REQUIREMENT 1:
In the passage on link fragmentation and interleaving below, rewrite the paragraph beginning "MLP allows the fragmented packets" as a short bulleted list that keeps its main facts.
REQUIREMENT 2:
According to the passage on link fragmentation and interleaving below, how long does a 1500-byte MTU take to traverse a 56-kbps line?

SOURCE PASSAGE:
A large MTU of 1500 bytes takes 215 ms to traverse a 56-kbps line, which exceeds the delay target. Therefore, to limit the delay of real-time packets on relatively slow bandwidth links—links such as 56-kbps Frame Relay or 64-kbps ISDN B channels—a method for fragmenting larger packets and queuing smaller packets between fragments of the large packet is needed. MLP helps to solve this problem through LFI.
MLP provides a method of splitting, recombining, and sequencing datagrams across multiple logical data links. The LFI scheme is relatively simple: large datagrams are multilink encapsulated and fragmented to packets of a size small enough to satisfy the delay requirements of the delay-sensitive traffic; small delay-sensitive packets are not multilink encapsulated, but are interleaved between fragments of the large datagram.
MLP allows the fragmented packets to be sent at the same time over multiple point-to-point links to the same remote address. The multiple links come up in response to a dialer load threshold that you define. The load can be calculated on inbound traffic, outbound traffic, or on either, as needed for the traffic between the specific sites. MLP provides bandwidth on demand and reduces transmission latency across WAN links.
To ensure correct order of transmission and reassembly, LFI adds multilink headers to the datagram fragments after the packets are dequeued and ready to be sent.

[Dataset records]
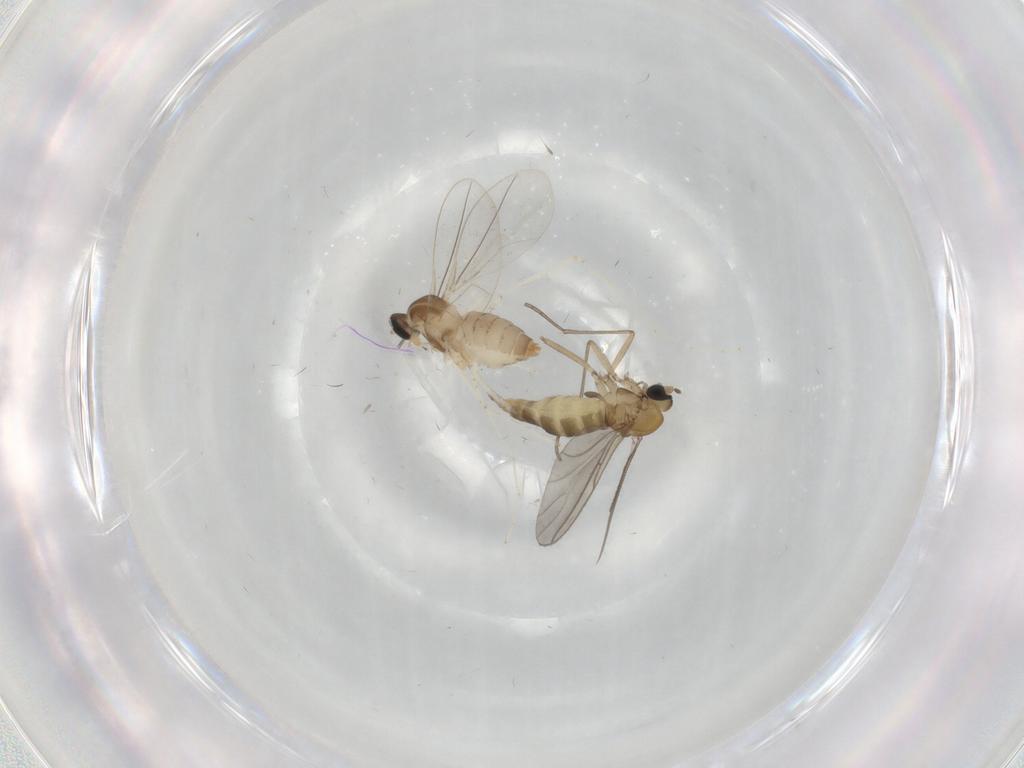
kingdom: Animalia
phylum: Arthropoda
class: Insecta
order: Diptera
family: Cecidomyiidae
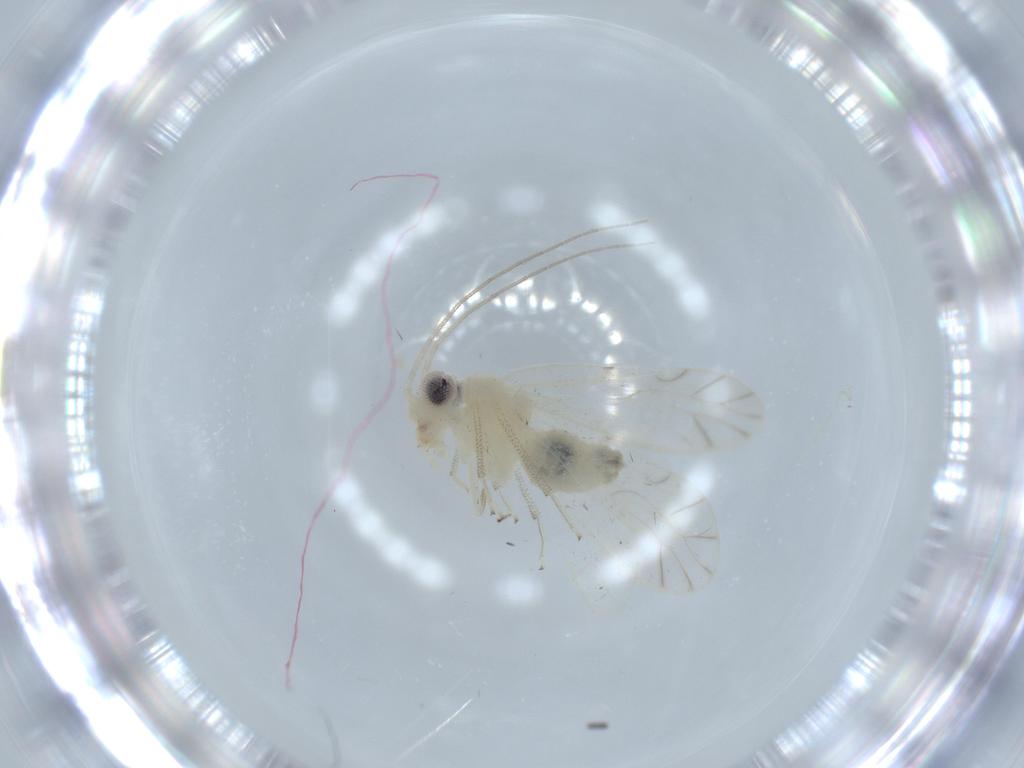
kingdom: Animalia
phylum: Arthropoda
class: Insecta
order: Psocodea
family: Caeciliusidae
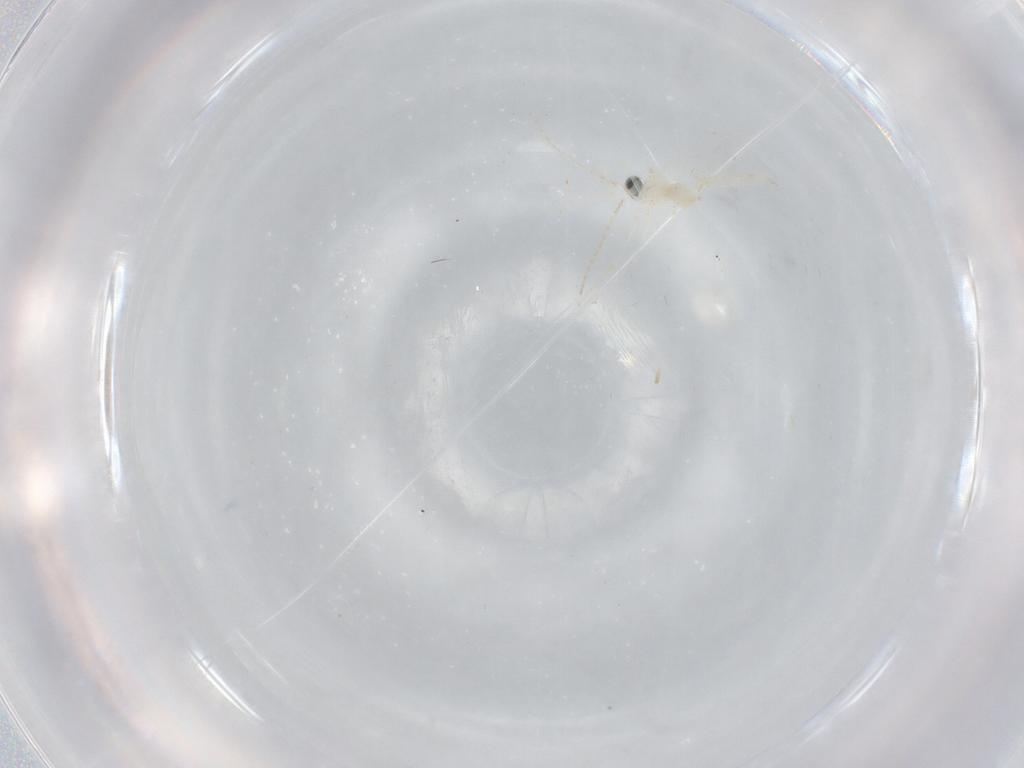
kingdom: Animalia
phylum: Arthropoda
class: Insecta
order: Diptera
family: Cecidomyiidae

--

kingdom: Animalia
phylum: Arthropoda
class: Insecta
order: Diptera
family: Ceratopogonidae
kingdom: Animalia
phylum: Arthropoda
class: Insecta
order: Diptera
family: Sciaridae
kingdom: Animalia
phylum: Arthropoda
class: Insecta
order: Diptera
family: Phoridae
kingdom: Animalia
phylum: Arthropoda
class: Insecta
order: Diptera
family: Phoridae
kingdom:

* * *

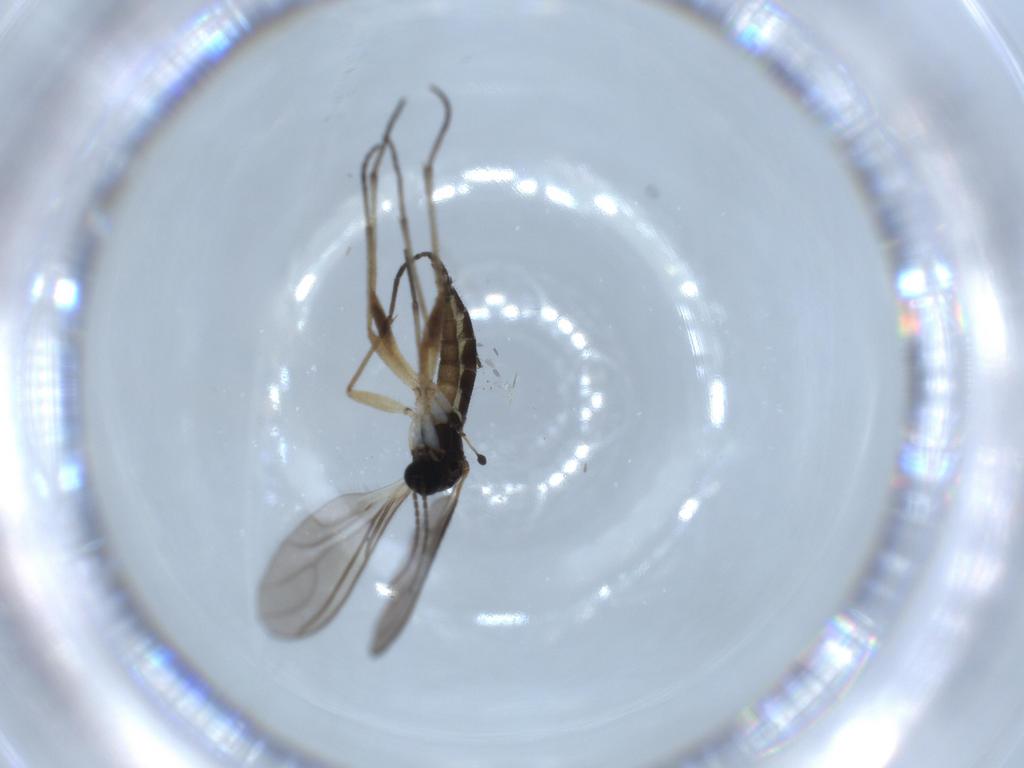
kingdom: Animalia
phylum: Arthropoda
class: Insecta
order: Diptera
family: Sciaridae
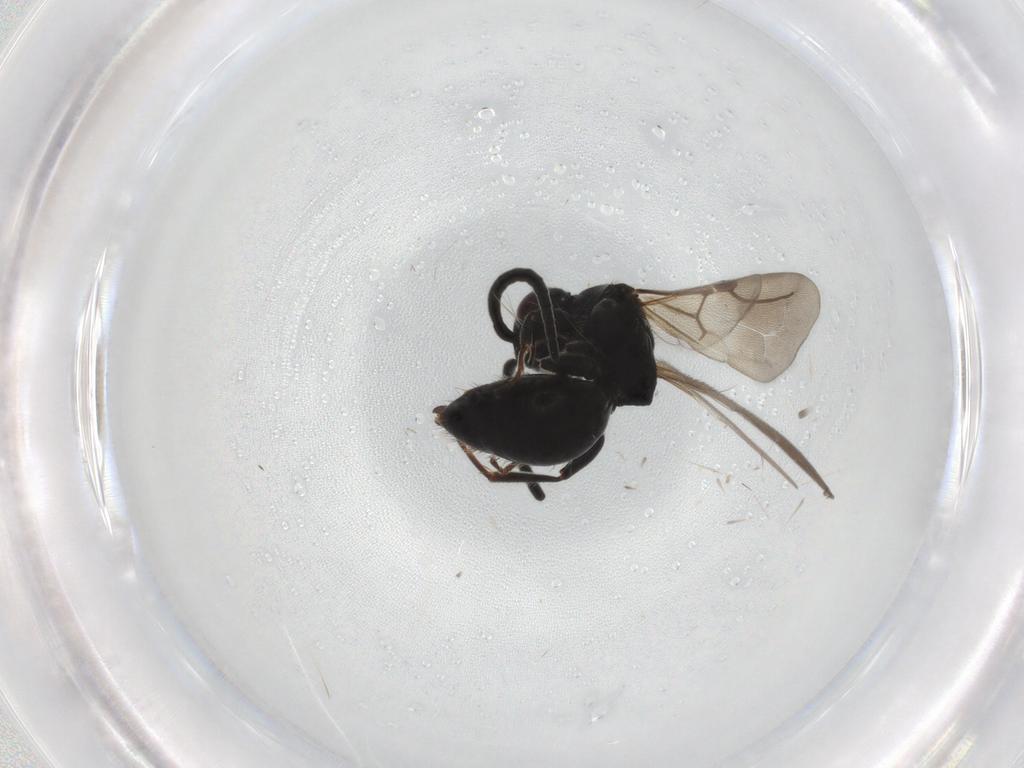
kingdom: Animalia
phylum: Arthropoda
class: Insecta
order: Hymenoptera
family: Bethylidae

TASK OUTPUT 1:
- MLP can send fragmented packets at the same time over multiple point-to-point links to the same remote address.
- The extra links come up when traffic reaches a dialer load threshold that you define.
- The load can be calculated on inbound traffic, outbound traffic, or either, depending on the traffic between the specific sites.
- MLP provides bandwidth on demand and reduces transmission latency across WAN links.

TASK OUTPUT 2:
215 ms.